Before answering, let’s remember that the taxpayers have been compelled to rescue lots of companies, banking and otherwise, over the last two years. The people’s exposure is immense. Neil Barofsky, special inspector general for Treasury’s financial sector rescue, says enormous surprise bailout costs will befall the country in addition to the $159 billion the Congressional Budget Office projects TARP will lose. Barofsky was referring to the cost of government borrowing and the potential cost of rewarding risky behavior.
Besides that, the Fed has been buying up billions of dollars in “toxic” (that is, worthless) mortgage-backed and other paper with money created from thin air. The new money threatens to ignite a monster price inflation when the banks begin to lend it. The impending dissipation of the people’s wealth at the hands of the Fed(eral Bureau of Counterfeiting) is another cost of the bipartisan government bailout of corporate finance. It’ll be a massive tax on the middle and working classes.
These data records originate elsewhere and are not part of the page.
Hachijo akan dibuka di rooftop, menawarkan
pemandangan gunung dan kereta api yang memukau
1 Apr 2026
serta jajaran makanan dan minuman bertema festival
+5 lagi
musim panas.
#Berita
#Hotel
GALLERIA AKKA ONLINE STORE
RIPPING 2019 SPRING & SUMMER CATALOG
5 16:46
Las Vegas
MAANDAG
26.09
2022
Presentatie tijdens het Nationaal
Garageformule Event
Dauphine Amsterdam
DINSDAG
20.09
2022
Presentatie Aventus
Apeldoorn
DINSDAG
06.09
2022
Well, then, shouldn’t the government have something to say about what goes on in those companies on the dole, executive pay in particular?
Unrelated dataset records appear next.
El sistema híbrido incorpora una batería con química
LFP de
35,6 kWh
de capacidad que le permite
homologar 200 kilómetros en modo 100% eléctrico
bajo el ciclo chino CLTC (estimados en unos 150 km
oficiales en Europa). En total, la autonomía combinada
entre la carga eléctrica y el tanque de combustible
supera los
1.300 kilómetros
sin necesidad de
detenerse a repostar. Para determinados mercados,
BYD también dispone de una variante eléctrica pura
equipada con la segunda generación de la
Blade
It’s tempting to say yes, but I think the best answer is no. I’m not totally comfortable with that answer, but it seems better than the alternative.
First off, we must reject the propaganda that the Treasury and the Fed are acting as the taxpayers’ agents by taking control of corporate compensation. Nothing can be further from the truth. They are the taxpayers’ adversaries and are only looking out for themselves. After all, they are the ones that exposed the taxpayers to these huge liabilities in the first place.
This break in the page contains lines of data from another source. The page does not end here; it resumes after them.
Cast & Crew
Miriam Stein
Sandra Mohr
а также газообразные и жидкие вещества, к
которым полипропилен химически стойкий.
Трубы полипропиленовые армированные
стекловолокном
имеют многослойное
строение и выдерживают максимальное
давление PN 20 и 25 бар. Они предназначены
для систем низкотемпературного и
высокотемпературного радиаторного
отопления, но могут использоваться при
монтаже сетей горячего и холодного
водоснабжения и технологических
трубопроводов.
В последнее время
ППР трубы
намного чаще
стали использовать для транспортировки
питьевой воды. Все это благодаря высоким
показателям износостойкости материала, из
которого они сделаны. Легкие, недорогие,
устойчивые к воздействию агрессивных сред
Moreover, it’s not really the taxpayers’ money the politicians are looking out for. In real terms, it’s now their money by virtue of legal plunder. The Bush administration tried to sell the public on the bailout by suggesting that the toxic assets (or bank shares) acquired by the government might one day be resold at a profit for the taxpayers. But if the assets do sell for more than the government paid, will taxes be cut to reflect the profit? Fat chance. Politicians tend to spend every penny they can get their hands on—and then some. It is they who would profit, not the taxpayers. They ain’t us.
Another reason to oppose government conditions on bailout money is that they are likely to make things worse. I seriously doubt whether anyone at the Fed or Treasury is qualified to design compensation packages that would encourage just the right amount of risk, not too much or too little.
A third reason to reject this government intervention is that it will serve as a justification for further intervention. Pay czar Kenneth Feinberg already says he hopes the pay scheme will become a model for the rest of Wall Street.
My final reason for saying no to the pay czar and bank regulators is that I want to make sure that such bailouts never happen again. Maybe the people will be less likely to acquiesce the next time if they see the current corporate rescue for the plunder it is.
We can’t change the past. The bailouts happened. Now we have to deal with the consequences. We should concentrate on stripping government of the power to bail out companies in the future. We should also begin to fully separate State and banking. A good start would be to abolish government deposit insurance, which only lulls depositors into a false sense of security and creates the very systemic risk the regulators say they want to avoid.